Todd H. Lahr, who had offices on Hamilton Street in Allentown, did not
contest efforts by the state attorney disciplinary office to disbar him,
according to an order filed in state Supreme Court.
Lahr, 60, pleaded guilty April 23 to conspiracy to commit securities
fraud and wire fraud, securities fraud and wire fraud. He is scheduled
to be sentenced Aug. 3 by U.S. District Judge Edward G. Smith.
Federal prosecutors in March made public an indictment charging Lahr
with persuading clients to invest in global business opportunities that
didn’t exist.
Instead, the U.S. attorney’s office in Philadelphia said, Todd Lahr
raised more than $2.7 million from victims that he used to make payments
to earlier investors and to pay his home mortgage, his child’s school
tuition, utility bills, and other personal expenses.
Lahr told investors, who included clients of his Allentown law
practice, that he and Megas would use their money to invest in business
opportunities around the world, including mining companies in Papua New
Guinea and properties in London and Barcelona, court records say.

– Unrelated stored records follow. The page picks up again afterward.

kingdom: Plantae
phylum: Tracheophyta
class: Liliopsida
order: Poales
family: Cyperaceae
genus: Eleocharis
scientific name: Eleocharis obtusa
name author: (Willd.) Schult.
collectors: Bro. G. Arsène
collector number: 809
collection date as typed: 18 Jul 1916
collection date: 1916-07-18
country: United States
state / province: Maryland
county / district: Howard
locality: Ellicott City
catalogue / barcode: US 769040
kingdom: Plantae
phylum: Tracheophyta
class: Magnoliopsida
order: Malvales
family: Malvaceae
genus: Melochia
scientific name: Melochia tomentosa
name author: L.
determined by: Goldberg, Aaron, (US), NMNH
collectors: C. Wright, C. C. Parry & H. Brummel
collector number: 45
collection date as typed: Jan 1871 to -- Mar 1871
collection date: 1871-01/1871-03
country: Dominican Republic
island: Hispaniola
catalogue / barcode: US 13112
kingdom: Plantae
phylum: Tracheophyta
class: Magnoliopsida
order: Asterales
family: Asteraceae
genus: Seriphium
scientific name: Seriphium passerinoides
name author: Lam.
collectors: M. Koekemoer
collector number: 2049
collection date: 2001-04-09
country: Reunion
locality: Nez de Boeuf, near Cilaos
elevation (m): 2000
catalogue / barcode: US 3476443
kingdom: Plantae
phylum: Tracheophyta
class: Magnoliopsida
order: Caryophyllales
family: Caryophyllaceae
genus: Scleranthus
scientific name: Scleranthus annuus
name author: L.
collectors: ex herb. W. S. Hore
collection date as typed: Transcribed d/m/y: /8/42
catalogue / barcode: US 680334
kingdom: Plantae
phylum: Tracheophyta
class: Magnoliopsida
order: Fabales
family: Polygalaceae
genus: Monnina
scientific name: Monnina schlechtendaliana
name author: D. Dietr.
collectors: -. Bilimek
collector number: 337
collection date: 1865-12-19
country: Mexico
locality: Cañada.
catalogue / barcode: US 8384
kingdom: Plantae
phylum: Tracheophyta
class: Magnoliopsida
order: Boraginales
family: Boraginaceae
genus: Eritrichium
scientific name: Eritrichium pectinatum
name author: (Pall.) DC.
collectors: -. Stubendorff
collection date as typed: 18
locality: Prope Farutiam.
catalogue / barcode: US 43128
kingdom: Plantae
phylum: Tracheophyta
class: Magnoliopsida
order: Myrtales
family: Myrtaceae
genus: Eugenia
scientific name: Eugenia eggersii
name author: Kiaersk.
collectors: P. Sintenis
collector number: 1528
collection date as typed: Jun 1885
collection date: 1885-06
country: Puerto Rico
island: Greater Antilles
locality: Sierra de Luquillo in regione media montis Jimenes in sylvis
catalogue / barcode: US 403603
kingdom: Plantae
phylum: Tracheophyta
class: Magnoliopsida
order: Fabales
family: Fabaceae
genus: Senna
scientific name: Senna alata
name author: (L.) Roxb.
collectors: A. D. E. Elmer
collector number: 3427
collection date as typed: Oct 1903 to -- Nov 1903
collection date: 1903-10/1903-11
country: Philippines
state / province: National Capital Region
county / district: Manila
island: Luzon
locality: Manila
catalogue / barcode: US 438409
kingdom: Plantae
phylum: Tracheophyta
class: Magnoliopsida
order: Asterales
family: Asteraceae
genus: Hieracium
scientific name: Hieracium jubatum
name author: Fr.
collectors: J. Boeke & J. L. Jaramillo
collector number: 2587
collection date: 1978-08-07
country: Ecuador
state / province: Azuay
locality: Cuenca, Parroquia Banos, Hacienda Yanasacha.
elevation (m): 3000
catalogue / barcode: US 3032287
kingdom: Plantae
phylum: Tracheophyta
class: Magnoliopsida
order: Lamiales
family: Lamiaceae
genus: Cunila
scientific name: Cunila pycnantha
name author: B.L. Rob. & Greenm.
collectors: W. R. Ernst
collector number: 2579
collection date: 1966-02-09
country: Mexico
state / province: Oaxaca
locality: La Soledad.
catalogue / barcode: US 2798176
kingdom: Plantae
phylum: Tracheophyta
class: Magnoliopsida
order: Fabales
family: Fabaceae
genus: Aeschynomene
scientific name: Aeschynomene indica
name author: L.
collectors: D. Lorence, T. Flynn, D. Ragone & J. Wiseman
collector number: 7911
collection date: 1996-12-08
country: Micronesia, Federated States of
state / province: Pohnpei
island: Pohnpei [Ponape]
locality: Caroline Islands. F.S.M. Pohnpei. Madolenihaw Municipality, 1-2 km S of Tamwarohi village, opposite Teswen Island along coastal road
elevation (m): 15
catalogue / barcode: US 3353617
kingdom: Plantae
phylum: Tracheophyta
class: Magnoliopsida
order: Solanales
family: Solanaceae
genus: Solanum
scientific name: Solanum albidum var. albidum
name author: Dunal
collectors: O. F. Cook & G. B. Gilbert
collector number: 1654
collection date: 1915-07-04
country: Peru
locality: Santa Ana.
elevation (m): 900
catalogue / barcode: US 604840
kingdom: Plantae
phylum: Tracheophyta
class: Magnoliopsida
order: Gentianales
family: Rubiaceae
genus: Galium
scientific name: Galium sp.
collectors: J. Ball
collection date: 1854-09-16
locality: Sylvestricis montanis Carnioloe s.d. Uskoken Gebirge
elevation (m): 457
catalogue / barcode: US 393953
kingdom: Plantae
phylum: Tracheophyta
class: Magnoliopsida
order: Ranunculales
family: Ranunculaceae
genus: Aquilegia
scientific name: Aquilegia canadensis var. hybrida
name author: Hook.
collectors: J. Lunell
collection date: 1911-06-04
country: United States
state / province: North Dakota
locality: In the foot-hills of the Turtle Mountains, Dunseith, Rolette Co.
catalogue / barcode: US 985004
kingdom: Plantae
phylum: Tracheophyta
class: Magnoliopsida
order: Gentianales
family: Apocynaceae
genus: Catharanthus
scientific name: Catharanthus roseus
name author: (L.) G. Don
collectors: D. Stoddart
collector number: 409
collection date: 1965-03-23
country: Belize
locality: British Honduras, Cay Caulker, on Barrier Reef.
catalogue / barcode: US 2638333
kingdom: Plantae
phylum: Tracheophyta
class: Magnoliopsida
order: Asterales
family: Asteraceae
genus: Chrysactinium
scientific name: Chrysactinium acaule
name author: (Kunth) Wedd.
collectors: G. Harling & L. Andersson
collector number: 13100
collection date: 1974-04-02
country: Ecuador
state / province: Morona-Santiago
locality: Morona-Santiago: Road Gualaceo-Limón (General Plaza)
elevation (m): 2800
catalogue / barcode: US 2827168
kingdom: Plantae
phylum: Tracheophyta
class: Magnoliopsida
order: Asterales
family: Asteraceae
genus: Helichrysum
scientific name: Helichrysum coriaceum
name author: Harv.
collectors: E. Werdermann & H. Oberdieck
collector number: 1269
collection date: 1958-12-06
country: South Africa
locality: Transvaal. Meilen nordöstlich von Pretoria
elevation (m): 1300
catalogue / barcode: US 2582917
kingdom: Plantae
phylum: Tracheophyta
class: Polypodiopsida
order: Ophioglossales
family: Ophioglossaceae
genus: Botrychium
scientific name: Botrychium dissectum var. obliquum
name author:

According to court records, Lahr fraudulently told his investors that
100% of their money would be used for investments. He persuaded some to
invest by providing promissory notes that he claimed would provide a 10%
annual return on their investments. Lahr allegedly gave others shares
of THL Holdings, the indictment says.
Lahr raised money from at least 20 different investors, the indictment
alleges. He and a business partner also face a lawsuit from the U.S.
Securities and Exchange Commission seeking the return of profits from
the alleged scheme with interest and fines. It also seeks court orders
against future violations of the federal securities laws.